*** Opening Text block ***
The Truth About Hedge Fund Marketing
In this article, we walk you though ways to prove your value to your investors instead of making simple, vague claims.
How many times have you heard these statements from fund managers or read them in marketing materials?
- "We deliver superior risk-adjusted returns!"
- "We generate alpha across market and industry cycles!"
- "We excel at diverse skills like position sizing!"
How many times have those statements been accompanied by facts? If so, were the facts a good illustration of their past, current, or future investment performance?
Probably not often, and if they were, they probably highlighted past performance. While hedge fund investors understand what constitutes investment acumen, very few have the right tools to measure it accurately. The market is still largely missing the tools needed to evaluate and quantify investment skill beyond the age-old return-based approach.
At Novus, we help clients create transparent and potent messaging that reflects their true investing expertise. Quantifying your skills is a lot more powerful than just talking about them.
Don’t Follow the Crowd
This is what any hedge fund manager would expect to be asked by a sophisticated investor: “How much alpha have you generated in your key sectors?”
However, we like asking questions that go beyond performance and top-level alpha figures, such as:
And to fully understand a manager’s strategy and portfolio, we go as far as asking the following: are your key sectors’ positions the same as the ones that your peers are holding? How crowded are they? Within your main sectors, are you better at any particular market caps or geographies? And the list goes on.
These days investors want more. They don’t want to be told things or sold things. They want to be shown, explained to, and educated.
Here’s how to make those same statements we made in the opening, but with much more credibility.
“We Deliver Superior Risk-Adjusted Returns”
This isn’t just marketing for hedge funds, this is their number one objective. But what does it really mean and how can you prove it?
It’s no longer enough to say that you’ve generated 30% cumulative returns in Information Technology over the last 5 years. If you want to make a compelling case for your Technology fund, explain why and how your performance goes beyond returns:
“We have generated 4000 bps of alpha in the long side and 1500 bps in the short side over the last 5 years in Information Technology, while the IT benchmark was down 5%. Although we’re concentrated on large and mega caps, 20% of our IT alpha comes from less common and crowded names.”
*** Closing Text block ***
**Problem statement:**
Pull out the complete hedge fund marketing article above, word for word.
*** Opening Provided records ***
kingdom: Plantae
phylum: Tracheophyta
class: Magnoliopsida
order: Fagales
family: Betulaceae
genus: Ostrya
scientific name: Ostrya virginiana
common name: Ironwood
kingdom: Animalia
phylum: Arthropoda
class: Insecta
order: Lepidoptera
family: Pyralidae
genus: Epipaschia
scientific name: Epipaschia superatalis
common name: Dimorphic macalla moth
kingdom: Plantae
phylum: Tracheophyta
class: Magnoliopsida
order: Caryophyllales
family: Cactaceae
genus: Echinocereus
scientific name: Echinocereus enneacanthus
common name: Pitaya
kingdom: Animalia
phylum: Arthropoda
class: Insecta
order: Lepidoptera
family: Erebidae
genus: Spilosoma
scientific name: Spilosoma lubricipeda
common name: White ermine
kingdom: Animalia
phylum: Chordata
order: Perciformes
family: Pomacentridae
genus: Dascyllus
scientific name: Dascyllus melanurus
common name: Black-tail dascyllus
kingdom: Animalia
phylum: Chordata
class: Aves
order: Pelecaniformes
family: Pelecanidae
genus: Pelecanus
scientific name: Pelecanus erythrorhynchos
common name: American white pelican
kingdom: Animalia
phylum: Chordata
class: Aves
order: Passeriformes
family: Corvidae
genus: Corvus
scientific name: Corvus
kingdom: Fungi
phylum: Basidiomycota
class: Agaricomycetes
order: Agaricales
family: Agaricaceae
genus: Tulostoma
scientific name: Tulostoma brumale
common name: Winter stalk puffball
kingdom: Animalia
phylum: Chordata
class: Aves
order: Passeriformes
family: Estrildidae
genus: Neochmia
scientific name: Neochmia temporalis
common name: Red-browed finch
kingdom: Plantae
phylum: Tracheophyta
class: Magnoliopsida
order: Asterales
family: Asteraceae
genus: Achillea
*** Closing Provided records ***
**Output of the task:**
The Truth About Hedge Fund Marketing
In this article, we walk you though ways to prove your value to your investors instead of making simple, vague claims.
How many times have you heard these statements from fund managers or read them in marketing materials?
- "We deliver superior risk-adjusted returns!"
- "We generate alpha across market and industry cycles!"
- "We excel at diverse skills like position sizing!"
How many times have those statements been accompanied by facts? If so, were the facts a good illustration of their past, current, or future investment performance?
Probably not often, and if they were, they probably highlighted past performance. While hedge fund investors understand what constitutes investment acumen, very few have the right tools to measure it accurately. The market is still largely missing the tools needed to evaluate and quantify investment skill beyond the age-old return-based approach.
At Novus, we help clients create transparent and potent messaging that reflects their true investing expertise. Quantifying your skills is a lot more powerful than just talking about them.
Don’t Follow the Crowd
This is what any hedge fund manager would expect to be asked by a sophisticated investor: “How much alpha have you generated in your key sectors?”
However, we like asking questions that go beyond performance and top-level alpha figures, such as:
And to fully understand a manager’s strategy and portfolio, we go as far as asking the following: are your key sectors’ positions the same as the ones that your peers are holding? How crowded are they? Within your main sectors, are you better at any particular market caps or geographies? And the list goes on.
These days investors want more. They don’t want to be told things or sold things. They want to be shown, explained to, and educated.
Here’s how to make those same statements we made in the opening, but with much more credibility.
“We Deliver Superior Risk-Adjusted Returns”
This isn’t just marketing for hedge funds, this is their number one objective. But what does it really mean and how can you prove it?
It’s no longer enough to say that you’ve generated 30% cumulative returns in Information Technology over the last 5 years. If you want to make a compelling case for your Technology fund, explain why and how your performance goes beyond returns:
“We have generated 4000 bps of alpha in the long side and 1500 bps in the short side over the last 5 years in Information Technology, while the IT benchmark was down 5%. Although we’re concentrated on large and mega caps, 20% of our IT alpha comes from less common and crowded names.”